
    Yes, but neither she nor your were racing. I’d suggest you should be able to get over that one quite handily.

    To "get dropped" surely implies that Chris WAS racing this "old fat broad", even if she wasn't aware of it!

  • @RobSandy

    @sthilzy

    But also, from what I’ve read about the tiny road bike motors is that you have to turn them off and on – in the Hesjedal clip they are descending, so why would he have his motor on? It’s also in slow mo, makes everything look a bit weird.

    I don’t buy it.

    I don't buy it either, but when the bike hit the deck, a button in the control lever could have been accidentally pressed

  • @wilburrox

    Something like 90% of pro peloton is mechanical doping ? And will probably be even more once the SRAM sponsored teams have all the eTap gear the need (and racers want?). There is no doubt that the motorized derailleurs work very well. And there are definitely little motors on the bike.

    Technically no, morally yes.

    And their little noise is horrible. That tiny electronic whine that says "I can't shift my own derailleur."

  • @sthilzy

    @sengelov

    @Gopha

    Other articles keep mentioning Froome and Cancellara(I won’t accept that) but I couldn’t stop watching this video then and I can’t stop watching it now;

    https://www.youtube.com/watch?v=ideiS-6gBAc

    Me too, but take a look at this simple demonstration:

    https://www.youtube.com/watch?v=aN7HjwZI-k0 (@0:34)

    I was looking for that one as well.

    Hmmmmmmm…….Hesjadal’s seems to spin longer without slowing…….

    The demo just spun the pedals gently, think how much faster Hesjadal would have been going.

  • @frank

    @EBruner

    @litvi

    If I can capture MY OWN energy and re-apply it later, through carbon layup nanoseconds later, oval chainrings microseconds later, and both are legal, maybe applying my own power from a flywheel or a dynamo later on isn’t cheating after all.

    Is that like capturing your own blood and Re-applying it later?

    Oh, ouch!

    Great point. Its different, my gut tells me, but I’m not sure I can articulate why!

    It's different because in the case of capturing blood and re-applying it later, the rider didn't take his/her blood from his/herself in the middle of the ride and put it back at the feed station, or at the 20km to go banner, like getting one last bottle/gel.  If they depleted their red blood cells after the start, then put them back just before the finish, you'd be getting closer to the mark of what Frank is talking about.
────────────────────
- _Task set_
1. According to the comment thread, what are the riders doing in the Hesjedal clip?
2. Summarize the comment thread in two sentences.
3. Continue the comment thread on mechanical doping from the point where it ends.
The entries below have no connection to the comment thread.

- _Entries from a data source_
────────────────────
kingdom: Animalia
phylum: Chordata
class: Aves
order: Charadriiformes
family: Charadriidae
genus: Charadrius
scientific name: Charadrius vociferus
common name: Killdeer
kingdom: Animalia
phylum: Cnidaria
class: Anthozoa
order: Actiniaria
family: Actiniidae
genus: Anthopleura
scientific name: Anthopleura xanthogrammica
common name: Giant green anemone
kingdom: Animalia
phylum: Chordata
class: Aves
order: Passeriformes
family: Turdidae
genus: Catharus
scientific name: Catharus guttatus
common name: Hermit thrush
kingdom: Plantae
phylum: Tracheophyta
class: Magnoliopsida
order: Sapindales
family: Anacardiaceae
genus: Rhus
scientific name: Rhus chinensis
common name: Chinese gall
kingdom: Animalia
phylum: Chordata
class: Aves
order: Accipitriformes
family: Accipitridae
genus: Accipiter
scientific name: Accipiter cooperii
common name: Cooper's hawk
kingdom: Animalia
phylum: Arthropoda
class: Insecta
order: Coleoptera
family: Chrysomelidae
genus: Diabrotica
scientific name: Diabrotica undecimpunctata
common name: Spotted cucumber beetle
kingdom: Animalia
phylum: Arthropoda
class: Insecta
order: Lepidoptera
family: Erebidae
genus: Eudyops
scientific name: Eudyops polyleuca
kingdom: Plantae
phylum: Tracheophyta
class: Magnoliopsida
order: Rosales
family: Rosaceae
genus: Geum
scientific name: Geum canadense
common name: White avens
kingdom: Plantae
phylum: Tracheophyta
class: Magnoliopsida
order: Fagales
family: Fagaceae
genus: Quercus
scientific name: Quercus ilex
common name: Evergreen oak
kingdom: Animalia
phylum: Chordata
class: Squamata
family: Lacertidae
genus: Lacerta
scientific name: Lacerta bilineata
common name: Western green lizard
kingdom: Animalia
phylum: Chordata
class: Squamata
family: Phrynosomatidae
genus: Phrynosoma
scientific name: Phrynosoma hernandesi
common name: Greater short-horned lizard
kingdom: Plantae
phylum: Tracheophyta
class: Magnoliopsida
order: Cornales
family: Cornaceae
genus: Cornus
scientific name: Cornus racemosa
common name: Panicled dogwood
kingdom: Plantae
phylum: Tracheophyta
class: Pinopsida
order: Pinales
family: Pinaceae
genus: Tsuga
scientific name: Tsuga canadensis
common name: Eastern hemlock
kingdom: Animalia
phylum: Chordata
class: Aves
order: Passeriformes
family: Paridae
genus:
────────────────────
- _Task answers_
1. They are descending.

2. Commenters debate whether Hesjedal's bike had a hidden motor: some doubt it because the clip shows a descent in slow motion, while others note that his wheel seems to spin longer without slowing than in a demonstration video. The discussion then turns to whether reapplying one's own stored energy would be cheating, which one commenter likens to reinfusing one's own blood and another distinguishes by when the blood would be taken and returned.

3.
  • @frank

    @litvi

    @wiscot

    @Gopha

    Other articles keep mentioning Froome and Cancellara(I won’t accept that) but I couldn’t stop watching this video then and I can’t stop watching it now;

    https://www.youtube.com/watch?v=ideiS-6gBAc

    I watched it several times. I’m no mechanical engineer, but if the rear wheel was being driven by a motor, wouldn’t the bike have swung in the opposite direction?

    seems like the right direction to me, if the rearmost part of the wheel moves up, toward the saddle… no?

    Agreed. But maybe @wiscot is confused about how he descends verses how a Pro descends?

    No sir. There's no confusion about how I descend versus a pro. I descend like a big jessie compared to the likes of Faboo, Yates, Kelly et al. In fact, no-one would ever confuse me and a pro. Actually, I take that back. I was asked for my autograph by a kid while I was in the pits at the 1988 Grand Prix des Nations. I was young, fit, tanned and looked pro enough. Ask Darryl Webster, he was standing next to me having actually ridden the event  - but was in civvies.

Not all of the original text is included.